METTL3-VISTA axis-based combination immunotherapy for APC truncation colorectal cancer.

作者信息

Wu Ling, Bai Rui, Zhang Yujie, Chen Hao, Wu Jianghua, Chen Zetao, Wang Hui, Zhao Liang

机构信息

Department of Pathology, Shunde Hospital of Southern Medical University, Foshan, Guangdong, China.

Department of Pathology, School of Basic Medical Sciences, Southern Medical University, Guangzhou, Guangdong, China.

出版信息

J Immunother Cancer. 2024 Dec 9;12(12):e009865. doi: 10.1136/jitc-2024-009865.

DOI:10.1136/jitc-2024-009865
PMID:39653551
原文链接:https://pmc.ncbi.nlm.nih.gov/articles/PMC11629097/
Abstract

OBJECTIVE

Although immune checkpoint blockade (ICB) therapy represents a bright spot in antitumor immunotherapy, its clinical benefits in colorectal cancer (CRC) are limited. Therefore, a new target for mediating CRC immunosuppression is urgently needed. Adenomatous polyposis coli (APC) mutations have been reported as early-stage characteristic events in CRC, but the role of truncated APC in the CRC immune microenvironment remains unclear and its clinical significance has yet to be explored.

DESIGN

Adenocarcinoma formation in the colon of the APC mouse model, which displays features associated with the translation of truncated APC proteins, was induced by azoxymethane/dextran sodium sulfate.

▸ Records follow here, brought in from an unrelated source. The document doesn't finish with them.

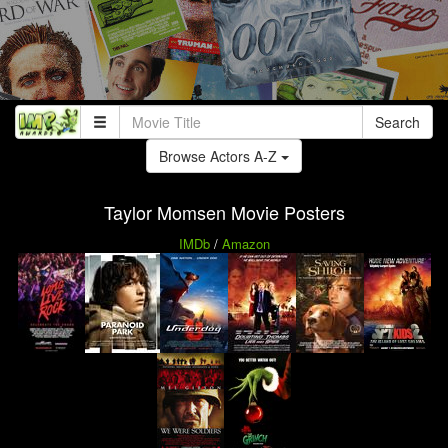
Search
Browse Actors A-Z
Taylor Momsen Movie Posters
IMDb
/
Amazon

Multiplexed immunohistochemical consecutive staining on single slides and flow cytometry were used to explore the activation of immune cells and the expression of the immune checkpoint V-domain immunoglobulin suppressor of T-cell activation (VISTA) in the CRC tissues of APC and APC mice. The construction of truncated APC vectors and an initial subserosal graft tumor mouse model was employed to mimic the tumor microenvironment (TME) during APC mutation. Methylated RNA immunoprecipitation-quantitative PCR assays were performed to investigate the N6-methyladenosine (m6A)-dependent transcriptional regulation of hypoxia-inducible factor-1 alpha (HIF1α) by methyltransferase-like protein 3 (METTL3). Mettl3 vil1-cre mice were used to demonstrate that targeting METTL3 is a mediator that mitigates the deleterious effects of the APC978∆-HIF1α axis on antitumor immunity. A chimeric VISTA humanized mouse model was used to evaluate the drug efficacy of the VISTA-targeted compound onvatilimab.

RESULTS

We showed that APC978∆, a truncated APC protein, mediated overexpression of METTL3, resulting in m6A methylation of HIF1α messenger RNA and high expression of HIF1α. Furthermore, HIF1α promotes the migration of myeloid-derived suppressor cells to the TME by binding to the promoters of MCP-1 and MIF. In addition, HIF1α enhances the expression of the immune checkpoint VISTA on CRC cells, weakening tumor immune monitoring.

CONCLUSIONS

We elucidate that an underappreciated function of truncated APC in CRC is its ability to drive an immunosuppressive program that boosts tumor progression. Our work could provide a new perspective for the clinical application of immunotherapy in patients with CRC resistant to ICB therapy.

摘要

目的

尽管免疫检查点阻断(ICB)疗法是抗肿瘤免疫疗法的一个亮点,但其在结直肠癌(CRC)中的临床益处有限。因此,迫切需要一个介导CRC免疫抑制的新靶点。据报道,腺瘤性息肉病 coli(APC)突变是CRC的早期特征性事件,但截短型APC在CRC免疫微环境中的作用仍不清楚,其临床意义尚待探索。

设计

用偶氮甲烷/葡聚糖硫酸钠诱导APC小鼠模型结肠中腺癌的形成,该模型表现出与截短型APC蛋白翻译相关的特征。使用单张载玻片上的多重免疫组织化学连续染色和流式细胞术来探究APC和APC小鼠CRC组织中免疫细胞的活化以及免疫检查点T细胞活化V结构域免疫球蛋白抑制因子(VISTA)的表达。构建截短型APC载体和初始浆膜下移植瘤小鼠模型,以模拟APC突变期间的肿瘤微环境(TME)。进行甲基化RNA免疫沉淀-定量PCR分析,以研究甲基转移酶样蛋白3(METTL3)对缺氧诱导因子-1α(HIF1α)的N6-甲基腺苷(m6A)依赖性转录调控。使用Mettl3 vil1-cre小鼠来证明靶向METTL3是一种减轻APC978∆-HIF1α轴对抗肿瘤免疫有害影响的介质。使用嵌合VISTA人源化小鼠模型评估靶向VISTA的化合物onvatilimab的药物疗效。

结果

我们发现截短型APC蛋白APC978∆介导METTL3的过表达,导致HIF1α信使RNA的m6A甲基化和HIF1α的高表达。此外,HIF1α通过与MCP-1和MIF的启动子结合,促进髓源性抑制细胞向TME迁移。此外,HIF1α增强CRC细胞上免疫检查点VISTA的表达,削弱肿瘤免疫监测。

结论

我们阐明了截短型APC在CRC中一个未被充分认识的功能,即其驱动促进肿瘤进展的免疫抑制程序的能力。我们的工作可为ICB治疗耐药的CRC患者免疫治疗的临床应用提供新的视角。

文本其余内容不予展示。